President Ruto Calls for a Powerful New Phase of the Africa Adaptation Acceleration Program (AAAP 2.0) at Africa Climate Summit
Addis Ababa, Sept. 09, 2025 (GLOBE NEWSWIRE) -- At the 2nd Africa Climate Summit (ACS), President William Ruto of the Republic of Kenya, as Chair of Committee of African Heads of State and Government on Climate Change (CAHOSCC), called for a powerful new phase of the Africa Adaptation Acceleration Program (“AAAP 2.0”), urging international partners to step forward in support of Africa’s resilience agenda.
“Africa is in the eye of the storm of the climate crisis. This has also made Africa the cradle of climate solutions for the world,” said President Ruto, indicating that with AAAP 2.0 there is the opportunity “not just to protect our environment, the climate, but to propel our development, and also generate jobs and attract investment. We call on our partners across the world to join us in this major new effort under CAHOSCC,” President Ruto added.
The call for AAAP 2.0 was made during the Africa Climate Summit’s mandated event, “Scaling Africa’s Adaptation Action,” co-hosted by the Government of Ethiopia and GCA, with attendance from leaders of Kenya, Ghana, and Zambia, as well as representatives from the African Union, International Financial Institutions, key development partners and African nations.
Leaders at the ACS event highlighted that with the world on the brink of surpassing the 1.5°C threshold, Africa—being the most climate-vulnerable continent—must respond urgently to protect its people and economies. As such, AAAP 2.0 would aim to build on the success of the first phase, which embedded adaptation into $25 billion of investments, benefitting over 200 million people across 40 African nations, and supporting the creation of more than 1 million jobs. A new Global Center on Adaptation (GCA)–Climate Policy Initiative (CPI) report shows how the newly positioned AAAP 2.0 initiative under CAHOSCC could help take Africa into the “high-upside” scenario, where private sector leadership, innovation, and resilient economic growth converge.
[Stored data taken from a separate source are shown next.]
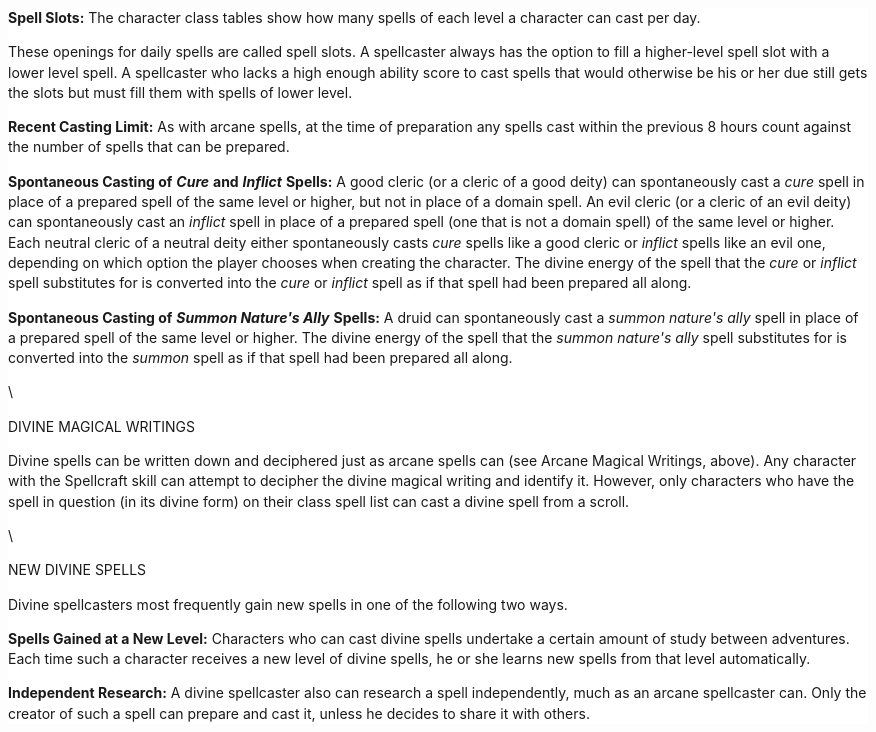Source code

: **Spell Slots:** The character class tables show how many spells of each
level a character can cast per day.

These openings for daily spells are called spell slots. A spellcaster
always has the option to fill a higher-level spell slot with a lower
level spell. A spellcaster who lacks a high enough ability score to cast
spells that would otherwise be his or her due still gets the slots but
must fill them with spells of lower level.

**Recent Casting Limit:** As with arcane spells, at the time of
preparation any spells cast within the previous 8 hours count against
the number of spells that can be prepared.

**Spontaneous Casting of** ***Cure*** **and** ***Inflict*** **Spells:**
A good cleric (or a cleric of a good deity) can spontaneously cast a
*cure* spell in place of a prepared spell of the same level or higher,
but not in place of a domain spell. An evil cleric (or a cleric of an
evil deity) can spontaneously cast an *inflict* spell in place of a
prepared spell (one that is not a domain spell) of the same level or
higher. Each neutral cleric of a neutral deity either spontaneously
casts *cure* spells like a good cleric or *inflict* spells like an evil
one, depending on which option the player chooses when creating the
character. The divine energy of the spell that the *cure* or *inflict*
spell substitutes for is converted into the *cure* or *inflict* spell as
if that spell had been prepared all along.

**Spontaneous Casting of** ***Summon Nature's Ally*** **Spells:** A
druid can spontaneously cast a *summon nature's ally* spell in place of
a prepared spell of the same level or higher. The divine energy of the
spell that the *summon nature's ally* spell substitutes for is converted
into the *summon* spell as if that spell had been prepared all along.

\

DIVINE MAGICAL WRITINGS

Divine spells can be written down and deciphered just as arcane spells
can (see Arcane Magical Writings, above). Any character with the
Spellcraft skill can attempt to decipher the divine magical writing and
identify it. However, only characters who have the spell in question (in
its divine form) on their class spell list can cast a divine spell from
a scroll.

\

NEW DIVINE SPELLS

Divine spellcasters most frequently gain new spells in one of the
following two ways.

**Spells Gained at a New Level:** Characters who can cast divine spells
undertake a certain amount of study between adventures. Each time such a
character receives a new level of divine spells, he or she learns new
spells from that level automatically.

**Independent Research:** A divine spellcaster also can research a spell
independently, much as an arcane spellcaster can. Only the creator of
such a spell can prepare and cast it, unless he decides to share it with
others.

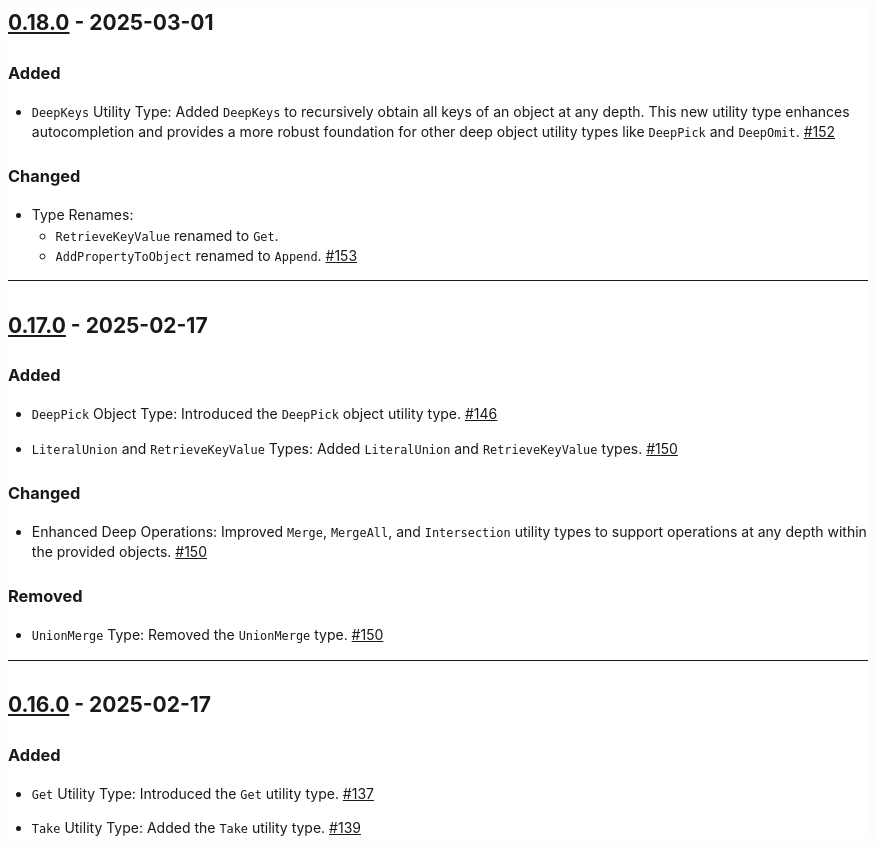 
## [0.18.0] - 2025-03-01

### Added

- `DeepKeys` Utility Type: Added `DeepKeys` to recursively obtain all keys of an object at any depth. This new utility type enhances autocompletion and provides a more robust foundation for other deep object utility types like `DeepPick` and `DeepOmit`. [#152](https://halvaradop.github.io/ts-utility-types/pull/152)

### Changed

- Type Renames:
  - `RetrieveKeyValue` renamed to `Get`.
  - `AddPropertyToObject` renamed to `Append`.
    [#153](https://halvaradop.github.io/ts-utility-types/pull/153)

---

## [0.17.0] - 2025-02-17

### Added

- `DeepPick` Object Type: Introduced the `DeepPick` object utility type. [#146](https://halvaradop.github.io/ts-utility-types/pull/146)

- `LiteralUnion` and `RetrieveKeyValue` Types: Added `LiteralUnion` and `RetrieveKeyValue` types. [#150](https://halvaradop.github.io/ts-utility-types/pull/150)

### Changed

- Enhanced Deep Operations: Improved `Merge`, `MergeAll`, and `Intersection` utility types to support operations at any depth within the provided objects. [#150](https://halvaradop.github.io/ts-utility-types/pull/150)

### Removed

- `UnionMerge` Type: Removed the `UnionMerge` type. [#150](https://halvaradop.github.io/ts-utility-types/pull/150)

---

## [0.16.0] - 2025-02-17

### Added

- `Get` Utility Type: Introduced the `Get` utility type. [#137](https://halvaradop.github.io/ts-utility-types/pull/137)

- `Take` Utility Type: Added the `Take` utility type. [#139](https://halvaradop.github.io/ts-utility-types/pull/139)


[0.20.0]: https://github.com/halvaradop/ts-utility-types/compare/v0.19.0...v0.20.0
[0.19.0]: https://github.com/halvaradop/ts-utility-types/compare/v0.18.0...v0.19.0
[0.18.0]: https://github.com/halvaradop/ts-utility-types/compare/v0.17.0...v0.18.0
[0.17.0]: https://github.com/halvaradop/ts-utility-types/compare/v0.16.0...v0.17.0
[0.16.0]: https://github.com/halvaradop/ts-utility-types/compare/v0.15.0...v0.16.0
[0.15.0]: https://github.com/halvaradop/ts-utility-types/compare/v0.14.0...v0.15.0
[0.14.0]: https://github.com/halvaradop/ts-utility-types/compare/v0.13.0...v0.14.0
[0.13.0]: https://github.com/halvaradop/ts-utility-types/compare/v0.12.0...v0.13.0
[0.12.0]: https://github.com/halvaradop/ts-utility-types/compare/v0.11.1...v0.12.0
[0.11.1]: https://github.com/halvaradop/ts-utility-types/compare/v0.11.0...v0.11.1
[0.11.0]: https://github.com/halvaradop/ts-utility-types/compare/v0.10.0...v0.11.0
[0.10.0]: https://github.com/halvaradop/ts-utility-types/compare/v0.9.0...v0.10.0
[0.9.0]: https://github.com/halvaradop/ts-utility-types/compare/v0.8.0...v0.9.0
[0.8.0]: https://github.com/halvaradop/ts-utility-types/compare/v0.7.0...v0.8.0
[0.7.0]: https://github.com/halvaradop/ts-utility-types/compare/v0.6.1...v0.7.0
[0.6.1]: https://github.com/halvaradop/ts-utility-types/compare/v0.6.0...v0.6.1
[0.6.0]: https://github.com/halvaradop/ts-utility-types/compare/v0.5.0...v0.6.0
[0.5.0]: https://github.com/halvaradop/ts-utility-types/compare/v0.4.0...v0.5.0
[0.4.0]: https://github.com/halvaradop/ts-utility-types/compare/v0.3.0...v0.4.0
[0.3.0]: https://github.com/halvaradop/ts-utility-types/compare/v0.2.0...v0.3.0
[0.2.0]: https://github.com/halvaradop/ts-utility-types/compare/v0.1.0...v0.2.0
[0.1.0]: https://github.com/halvaradop/ts-utility-types/compare/v0.0.6...v0.1.0
[0.0.6]: https://github.com/halvaradop/ts-utility-types/compare/v0.0.5...v0.0.6
[0.0.5]: https://github.com/halvaradop/ts-utility-types/compare/v0.0.4...v0.0.5
[0.0.4]: https://github.com/halvaradop/ts-utility-types/compare/v0.0.3...v0.0.4
[0.0.3]: https://github.com/halvaradop/ts-utility-types/compare/v0.0.2...v0.0.3
[0.0.2]: https://github.com/halvaradop/ts-utility-types/compare/v0.0.1...v0.0.2
[0.0.1]: https://github.com/halvaradop/ts-utility-types/releases/tag/v0.0.1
Speaking at ACS, the 4th President of the Republic of Senegal, H.E. Macky Sall, serving as Chair of the GCA Board, stated: “AAAP has mobilized resilience at scale. AAAP 2.0 must be even more ambitious—reaching deeper into food systems, infrastructure, and finance, led by African institutions and communities.”
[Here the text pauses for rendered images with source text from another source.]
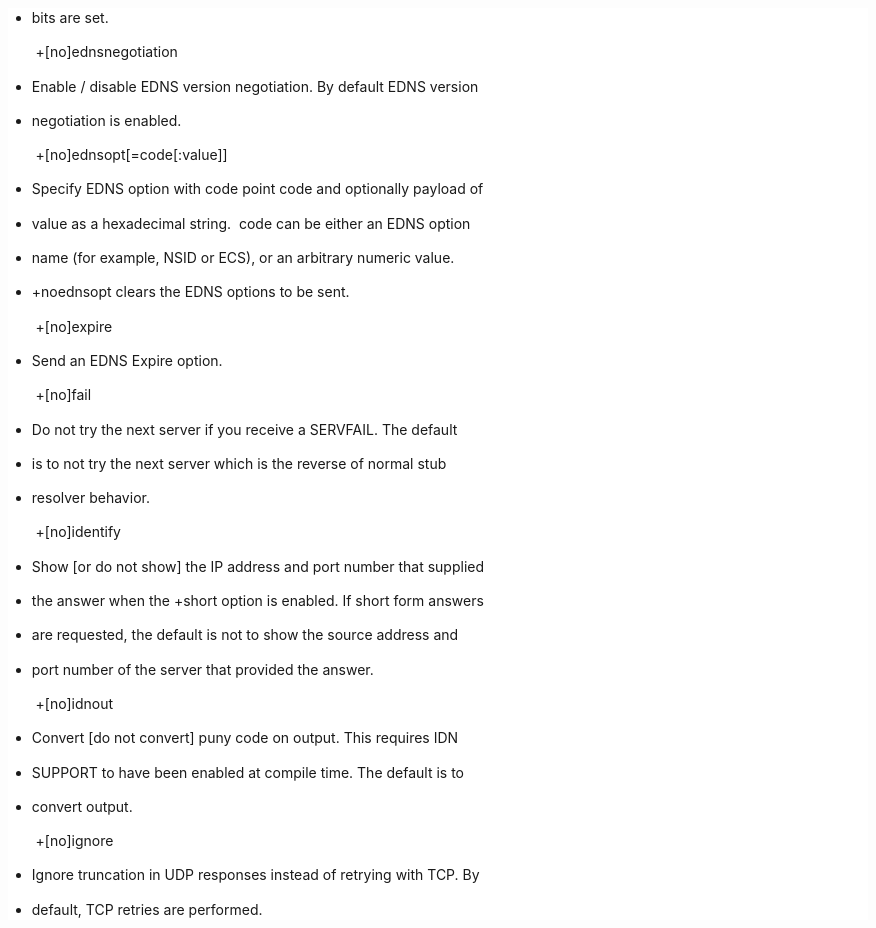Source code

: - bits are set.

  

       +[no]ednsnegotiation

- Enable / disable EDNS version negotiation. By default EDNS version

- negotiation is enabled.

  

       +[no]ednsopt[=code[:value]]

- Specify EDNS option with code point code and optionally payload of

- value as a hexadecimal string.  code can be either an EDNS option

- name (for example, NSID or ECS), or an arbitrary numeric value.

- +noednsopt clears the EDNS options to be sent.

  

       +[no]expire

- Send an EDNS Expire option.

  

       +[no]fail

- Do not try the next server if you receive a SERVFAIL. The default

- is to not try the next server which is the reverse of normal stub

- resolver behavior.

  

       +[no]identify

- Show [or do not show] the IP address and port number that supplied

- the answer when the +short option is enabled. If short form answers

- are requested, the default is not to show the source address and

- port number of the server that provided the answer.

  

       +[no]idnout

- Convert [do not convert] puny code on output. This requires IDN

- SUPPORT to have been enabled at compile time. The default is to

- convert output.

  

       +[no]ignore

- Ignore truncation in UDP responses instead of retrying with TCP. By

- default, TCP retries are performed.

  
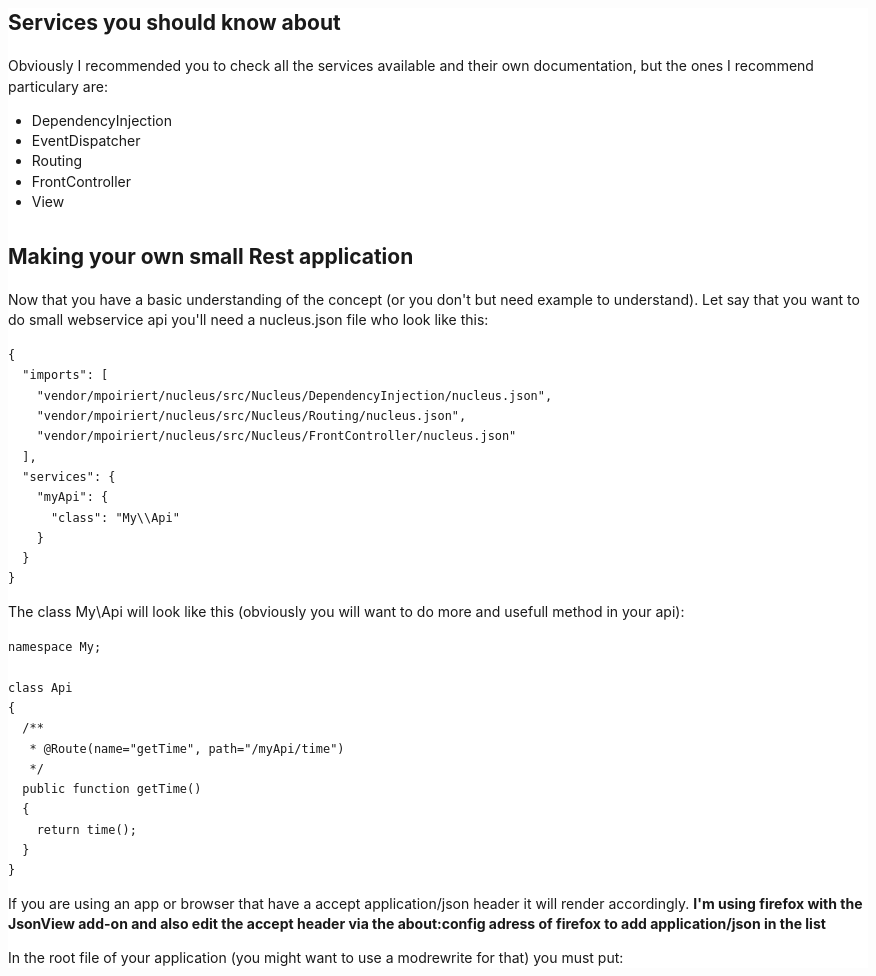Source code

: Services you should know about
-----------------------------

Obviously I recommended you to check all the services available and their own
documentation, but the ones I recommend particulary are:

  * DependencyInjection
  * EventDispatcher
  * Routing
  * FrontController
  * View

Making your own small Rest application
--------------------------------------

Now that you have a basic understanding of the concept (or you don't but need
example to understand). Let say that you want to do small webservice api you'll 
need a nucleus.json file who look like this:

    {
      "imports": [
        "vendor/mpoiriert/nucleus/src/Nucleus/DependencyInjection/nucleus.json",
        "vendor/mpoiriert/nucleus/src/Nucleus/Routing/nucleus.json",
        "vendor/mpoiriert/nucleus/src/Nucleus/FrontController/nucleus.json"
      ],
      "services": {
        "myApi": {
          "class": "My\\Api"
        }
      }
    }

The class My\Api will look like this (obviously you will want to do
more and usefull method in your api):

    namespace My;

    class Api 
    {
      /**
       * @Route(name="getTime", path="/myApi/time")
       */
      public function getTime()
      {
        return time();
      }
    }

If you are using an app or browser that have a accept application/json header
it will render accordingly. **I'm using firefox with the JsonView add-on and also
edit the accept header via the about:config adress of firefox to add
application/json in the list** 

In the root file of your application (you might want to use a modrewrite for that)
you must put:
Professor Patrick Verkooijen, GCA President and CEO, added: “Phase 1 proved adaptation works—from over 200 million people reached. AAAP 2.0 is the opportunity to rapidly scale the embedding of resilience across Africa’s markets, urban zones, and food systems—firmly placing the continent to seize a high-upside future.”
AAAP 2.0 is envisaged as the world’s largest adaptation partnership, with African leaders committing to work with international financial institutions, private sector partners, and national institutions between now, the UN General Assembly in New York, and the forthcoming climate summit of COP30 in Brazil.
Representing the African Union Commission at the event, H.E. Nardos Bekele-Thomas, CEO of AUDA-NEPAD, said: “We stand firmly in support of AAAP Phase Two. It offers exactly the kind of African-owned platform that can move us from scattered projects to continental transformation. Indeed, with AAAP 2.0 and the AU’s Agenda 2063 as our compass, Africa has the opportunity to show the world that resilience is development,” adding that Africa is “ready to lead, and to deliver adaptation at the speed and scale the world now demands.”
AAAP partner, Mr. Hans Olav Ibrekk, Special Envoy on Climate and Security of Norway, said: “Norway has doubled its climate finance contribution and we are now going to triple our adaptation finance. We have been with AAAP since the start. The new independent evaluation of the program has highlighted its effectiveness. We now need to build from there and strengthen and scale the program further.” He added that “Norway will continue to support AAAP as it moves into this important second phase.”
Partners at the ACS event, moreover, indicated that, building on the September 4–5 High-Level Development Partners meeting on AAAP 2.0, the new phase of the program is being shaped as Africa’s vehicle to deliver system-wide resilience-scaling with urgency. It will strengthen national ownership and locally led solutions, expand partnerships with regionally active commercial banks, national development finance institutions, and regulators, and accelerate efforts to embed resilience across food systems, infrastructure, and urban development.
African leaders at the ACS event, moreover, highlighted that this new phase of AAAP must move faster, go deeper, and mobilize broader coalitions—including especially the private sector and private finance—to ensure Africa not only protects itself against escalating climate risks but also seizes the transformative opportunities for growth, jobs, and green industrialization.